Als Tembrock 1937 seine erste Vorlesung an der damals noch
Friedrich-Wilhelms-Universität genannten Hochschule besuchte,
nahm er in genau dem Hörsaal Platz, in dem er bis heute jeden
Montag über die Grundlagen der Biologie doziert. In der
zweiten Bank links - vom Pult aus gesehen.

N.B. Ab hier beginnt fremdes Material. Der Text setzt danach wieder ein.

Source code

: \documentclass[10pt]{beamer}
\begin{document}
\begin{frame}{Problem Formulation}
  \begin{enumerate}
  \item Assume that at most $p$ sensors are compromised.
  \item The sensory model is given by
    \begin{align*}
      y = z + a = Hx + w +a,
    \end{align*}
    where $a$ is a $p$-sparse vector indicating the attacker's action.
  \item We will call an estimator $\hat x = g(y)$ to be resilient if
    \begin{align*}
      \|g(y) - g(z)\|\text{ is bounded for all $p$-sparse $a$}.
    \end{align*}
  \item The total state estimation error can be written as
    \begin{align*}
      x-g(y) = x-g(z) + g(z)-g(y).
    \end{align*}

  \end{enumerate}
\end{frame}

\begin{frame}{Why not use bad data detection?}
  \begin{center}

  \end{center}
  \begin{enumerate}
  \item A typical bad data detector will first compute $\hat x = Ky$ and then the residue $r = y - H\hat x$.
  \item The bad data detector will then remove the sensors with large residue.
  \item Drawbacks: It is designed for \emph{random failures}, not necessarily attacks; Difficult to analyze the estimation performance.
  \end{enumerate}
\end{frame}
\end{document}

An der Wand daneben
hängt heute ein Ölgemälde, das Tembrock in einem
weißen Kittel vor der Tafel zeigt. Bis zur Wende ?89 waren
solche Kittel Pflicht", erzählt Tembrock. Seine Studenten
haben das Bild malen lassen und aufgehängt. Sie wollten auch
den Hörsaal nach ihm benennen. Aber das geht erst, wenn jemand
tot ist", sagt Tembrock mit einer Baritonstimme, die keinen Tag
älter als 50 klingt.
Wenn Tembrock spricht, dann schnell und deutlich. Seine Augen
blitzen hinter der Brille. Sein schmaler Oberkörper mag etwas
nach vorn gebeugt sein, doch alle Bewegungen sind präzise und
vermitteln die innere Anspannung eines Mannes, der immer
diszipliniert gelebt hat. Meine Lebensführung ist
überhaupt die Voraussetzung, um tätig zu sein", sagt er.

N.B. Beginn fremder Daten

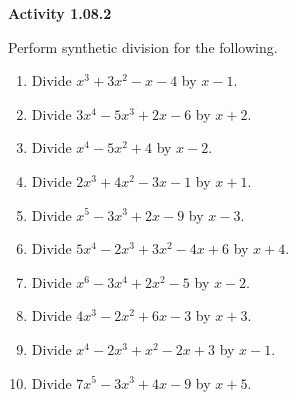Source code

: \vspace{0.3ex}
\noindent\textbf{Activity 1.08.2}

\vspace{0.2ex}

Perform synthetic division for the following.
\begin{enumerate}
    \item Divide \(x^3 + 3x^2 - x - 4\) by \(x - 1\).
    \item Divide \(3x^4 - 5x^3 + 2x - 6\) by \(x + 2\).
    \item Divide \(x^4 - 5x^2 + 4\) by \(x - 2\).
    \item Divide \(2x^3 + 4x^2 - 3x - 1\) by \(x + 1\).
    \item Divide \(x^5 - 3x^3 + 2x - 9\) by \(x - 3\).
    \item Divide \(5x^4 - 2x^3 + 3x^2 - 4x + 6\) by \(x + 4\).
    \item Divide \(x^6 - 3x^4 + 2x^2 - 5\) by \(x - 2\).
    \item Divide \(4x^3 - 2x^2 + 6x - 3\) by \(x + 3\).
    \item Divide \(x^4 - 2x^3 + x^2 - 2x + 3\) by \(x - 1\).
    \item Divide \(7x^5 - 3x^3 + 4x - 9\) by \(x + 5\).
\end{enumerate}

Konkret heißt das: Kein Alkohol, keine Zigaretten, dafür
jeden Tag Tagebuch, feste Zeiten für alles und jedes. Die
Umstellung von Winter- auf Sommerzeit und zurück ist ihm jedes
Jahr ein besonderer Gräuel. Die Chronobiologie, die sich mit
Zeitabläufen und Lebensrhythmen beschäftigt, ist nicht
umsonst einer seiner Lieblingsfachbereiche. Doch davon gibt es noch
mehr: Die Evolution zum Beispiel, die in ganzen Jahrtausenden nur
winzige Schritte macht. Die Verhaltensforschung, in deren Beritt
seine Habilitation über das Sozialverhalten von Füchsen
gehört. Oder die Bioakustik, für die er ein
Tierstimmenarchiv mit heute über 130.000 Aufnahmen aufbaute.

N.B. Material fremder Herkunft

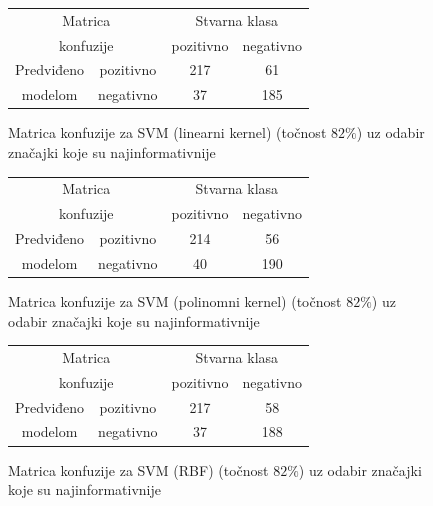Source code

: \documentclass[conference]{IEEEtran}
\begin{document}
\begin{figure}[H]
\begin{minipage}{0.5\textwidth}
\centering
\begin{tabular}{|c|c|c|c|}
  \hline
  \multicolumn{2}{|c|}{Matrica}  & \multicolumn{2}{|c|}{Stvarna klasa} \\ 
  \cline{3-4}
  \multicolumn{2}{|c|}{konfuzije} & pozitivno & negativno \\ 
  \hline
  Predviđeno & pozitivno & 217 & 61 \\
  \cline{2-4}
  modelom & negativno & 37 & 185 \\
  \hline
\end{tabular}
\caption{Matrica konfuzije za SVM (linearni kernel) (točnost $82\%$) uz odabir značajki koje su najinformativnije}
\end{minipage}
\end{figure}

\begin{figure}[H]
\begin{minipage}{0.5\textwidth}
\centering
\begin{tabular}{|c|c|c|c|}
  \hline
  \multicolumn{2}{|c|}{Matrica}  & \multicolumn{2}{|c|}{Stvarna klasa} \\ 
  \cline{3-4}
  \multicolumn{2}{|c|}{konfuzije} & pozitivno & negativno \\ 
  \hline
  Predviđeno & pozitivno & 214 & 56 \\
  \cline{2-4}
  modelom & negativno & 40 & 190 \\
  \hline
\end{tabular}
\caption{Matrica konfuzije za SVM (polinomni kernel) (točnost $82\%$) uz odabir značajki koje su najinformativnije}
\end{minipage}
\end{figure}

\begin{figure}[H]
\begin{minipage}{0.5\textwidth}
\centering
\begin{tabular}{|c|c|c|c|}
  \hline
  \multicolumn{2}{|c|}{Matrica}  & \multicolumn{2}{|c|}{Stvarna klasa} \\ 
  \cline{3-4}
  \multicolumn{2}{|c|}{konfuzije} & pozitivno & negativno \\ 
  \hline
  Predviđeno & pozitivno & 217 & 58 \\
  \cline{2-4}
  modelom & negativno & 37 & 188 \\
  \hline
\end{tabular}
\caption{Matrica konfuzije za SVM (RBF) (točnost $82\%$) uz odabir značajki koje su najinformativnije}
\end{minipage}
\end{figure}
\end{document}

Immer noch freut Tembrock sich, wenn eine seiner Doktorantinnen mit
Aufnahmen von Riesenwaldschweinen aus Afrika zurück-kehrt; den
ersten Aufnahmen dieser Art überhaupt.
Ans Aufhören, an den Ruhestand, seine private
Käfersammlung, mehr Auftritte als Sänger, Urlaub oder gar
an Rückzug will Tembrock nicht denken. Das Finanzielle spielt
dabei keine Rolle. Ich arbeite mit meiner Rente von dreiacht
einfach weiter", sagt er. Seine Familie und seine erste Frau leben
nicht mehr. Seine zweite Frau, die 32 Jahre jünger ist,
arbeitet als Verhaltensbiologin an einer Waldschule. "Meine
Lebensgestaltung wird weitestgehend von mir bestimmt", meint er
zufrieden.
Nach dem Wahnsinn des Krieges, den Tembrock als vermeintlich
TBC-Kranker im Stück für Stück ausbrennenden Berlin
erlebte, sehnte er sich nach etwas Dauerhaftem. "Konstanz schafft
innere Stabilität", lautet einer seiner Glaubenssätze
für ein erfülltes Leben.
Der beständige Professor mit dem Zusatz "em." für
emeritus schätzt den Kontakt zu jüngeren Kollegen. Er ist
ein Befürworter von Forscherteams, die sich aus
unterschiedlichen Altersgruppen zusammensetzen. "Die
unterschiedlichen Erfahrungen wirken befruchtend auf die
Forschung", ist er überzeugt. Sobald ein neues Gesicht in
seinem Institut auftaucht, stattet er einen
Begrüßungsbesuch ab und erzählt von der großen
Bibliothek in seinem schönen Arbeitszimmer mit Blick auf den
Innenhof. Er verleiht gerne Bücher, besitzt viele
Originalausgaben und einen riesigen Schrank voller Korrespondenz
mit Biologie-Größen wie Konrad Lorenz oder Irenäus
Eibl-Eibesfeldt. Der Tauch-Pionier Hans Hass bewundert seinen
ehemaligen Dozenten Tembrock noch heute und hat ihm seine
Bücher stets mit persönlicher Widmung geschickt.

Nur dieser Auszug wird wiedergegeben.